Evan met Annabel later that night and she cried again with happiness. She touched Evan's leg, dangerously high on his thigh, and he blushed as his body reacted. And Annabel did something she had never done before, she caressed him through his jeans. She let him touch her breasts that night and he thought he might explode. He did, into a paper towel, when he got to his little studio apartment later that evening, his future wife's virginity still intact.

They were married a few weeks later in a big, one-sided ceremony. Annabel was surrounded by family, lifelong friends, prayer companions, school acquaintances, people she had known all her life. Evan had told no one from his former life, not friends, not Julian. He was alone except for the new family he was marrying into, the family of Christ.

We’re almost there, Evan said. Ten more minutes and we'll be at the cottage.

They had just left the little Canadian town of Knowlton, and were driving now towards the cottage at Mount Echo, with farm land and forests on either side of the straight, hilly road.

I'm horny, Annabel said.

We'll be at the cottage soon.

But I'm horny now.

Hang on five minutes and we'll be there.

I don't want to hang on, she said, and she reached over and unzipped Evan's pants, stuck her hand inside and grabbed him. I'm so excited Evan, she said. This is so exciting.

Evan laughed nervously, as he tried to fend off her advances while concentrating on the road. She'd never done anything like this before. He was unsure what the Bible had to say about hand-jobs in moving vehicles on public roads, even if there was no one around to see them, and even if the hand-job participants were man and wife. He was pretty sure the Bible would not come down in their favour. He was equally sure that Reverend John Dawes would not grant New Hope Church of Christ approval to such activites. Before he realized what he was saying, he shouted: Stop!

It came out more harshly than he would have liked.

Annabel pulled her hand back and sat up straight in her seat, and Evan realized immediately that some damage control was necessary.
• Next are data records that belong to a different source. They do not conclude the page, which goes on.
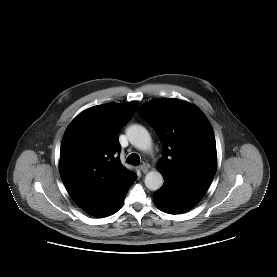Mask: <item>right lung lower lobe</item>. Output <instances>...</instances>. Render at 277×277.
<instances>
[{"label": "right lung lower lobe", "mask_w": 277, "mask_h": 277, "mask_svg": "<svg viewBox=\"0 0 277 277\" xmlns=\"http://www.w3.org/2000/svg\"><path fill=\"white\" fill-rule=\"evenodd\" d=\"M136 178L137 175L133 173L100 204L85 211L95 217H105L114 214L123 204L127 191L135 182Z\"/></svg>", "instance_id": "98d812e1"}]
</instances>
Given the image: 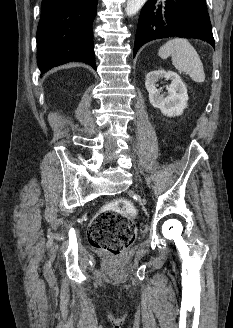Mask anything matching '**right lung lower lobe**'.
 I'll list each match as a JSON object with an SVG mask.
<instances>
[{
	"instance_id": "98d812e1",
	"label": "right lung lower lobe",
	"mask_w": 233,
	"mask_h": 328,
	"mask_svg": "<svg viewBox=\"0 0 233 328\" xmlns=\"http://www.w3.org/2000/svg\"><path fill=\"white\" fill-rule=\"evenodd\" d=\"M98 0H43L37 29L41 73L71 61L96 69L92 23Z\"/></svg>"
}]
</instances>
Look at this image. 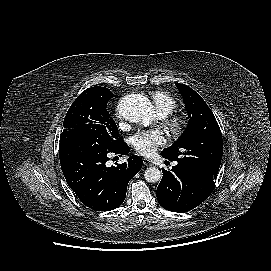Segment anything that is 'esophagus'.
<instances>
[{
  "mask_svg": "<svg viewBox=\"0 0 271 271\" xmlns=\"http://www.w3.org/2000/svg\"><path fill=\"white\" fill-rule=\"evenodd\" d=\"M143 164H144L145 166H151V165H152V162H151L149 159L144 158V159H143Z\"/></svg>",
  "mask_w": 271,
  "mask_h": 271,
  "instance_id": "obj_1",
  "label": "esophagus"
}]
</instances>
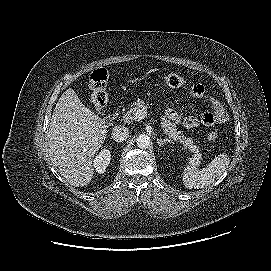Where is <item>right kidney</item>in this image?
<instances>
[{"label":"right kidney","instance_id":"right-kidney-1","mask_svg":"<svg viewBox=\"0 0 271 271\" xmlns=\"http://www.w3.org/2000/svg\"><path fill=\"white\" fill-rule=\"evenodd\" d=\"M110 160H111L110 151L108 149L101 150L93 161V166L96 172L99 174L104 173L107 166L110 163Z\"/></svg>","mask_w":271,"mask_h":271}]
</instances>
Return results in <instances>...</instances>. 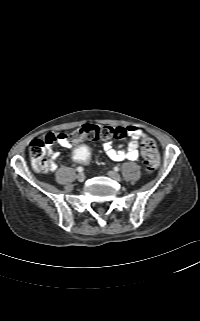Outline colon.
<instances>
[{
  "instance_id": "colon-1",
  "label": "colon",
  "mask_w": 200,
  "mask_h": 321,
  "mask_svg": "<svg viewBox=\"0 0 200 321\" xmlns=\"http://www.w3.org/2000/svg\"><path fill=\"white\" fill-rule=\"evenodd\" d=\"M125 135L123 128H113L101 125H83L74 130L69 138L73 143L84 140H108L111 138L121 139ZM55 137L51 134L43 139H34L29 146V154L34 169L38 172L50 170L51 162L47 158V146L54 141ZM141 155L147 172L154 171L159 165V152L154 141L147 139L142 143ZM90 157V149L85 144H76L71 149L70 161L75 166H80L87 162Z\"/></svg>"
}]
</instances>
He had just spurned a sexual advance from his wife, a public, risky sexual advance, and Evan was smart enough to know that women like Annabel didn't think much of having their advances spurned, even if this was the first moving hand-job she had ever tried to give.

Annabel, he said, to stone silence. It's just that I'm driving, it's dangerous. Still more silence. He reached over and put his hand around the back of her neck, which she allowed, which was a good thing, but the joyful adventurous atmosphere in the car had been poisoned.

They crested the hill and turned the corner on Turkey Hill Road. A red station wagon passed them, going the other direction.

You see, Evan wanted to say but didn't, how would you have felt if you were giving me a hand-job and that car passed us? Instead they sat in silence for another minute at least, Evan considering the situation, considering that Annabel was wrong to try to give him a hand-job in public – he was sure John Dawes wouldn't approve – and wrong to be angry with him when he asked her to stop. But he considered further that that line of reasoning was just going to make things worse, not better. They were about to arrive, to settle into a new project, a new life, and starting such a proposition with the tension now rife in the car wasn't a very good omen – he didn't mean omen, he didn't believe in omens of course, he meant that it wasn't really a good way to start God's work. And so he did what Jesus counseled him, or at least that's how he thought about it, and it worked. He turned the other cheek. Or at least: he apologized.

Annabel, he said. I'm sorry I snapped at you.

He was sorry and he was giving up nothing by saying so. I'm nervous about all this, you know. I'm just keen to get to the house.

He felt his wife's neck relax, she was quiet for a moment, and then she said she was sorry too, she loved Evan, she shouldn't have done what she did, she felt terrible about it, and … she would have continued talking but Evan stopped her.

Don't feel terrible, he said, just wait till we get to the house and I'll show you what I think of the whole thing.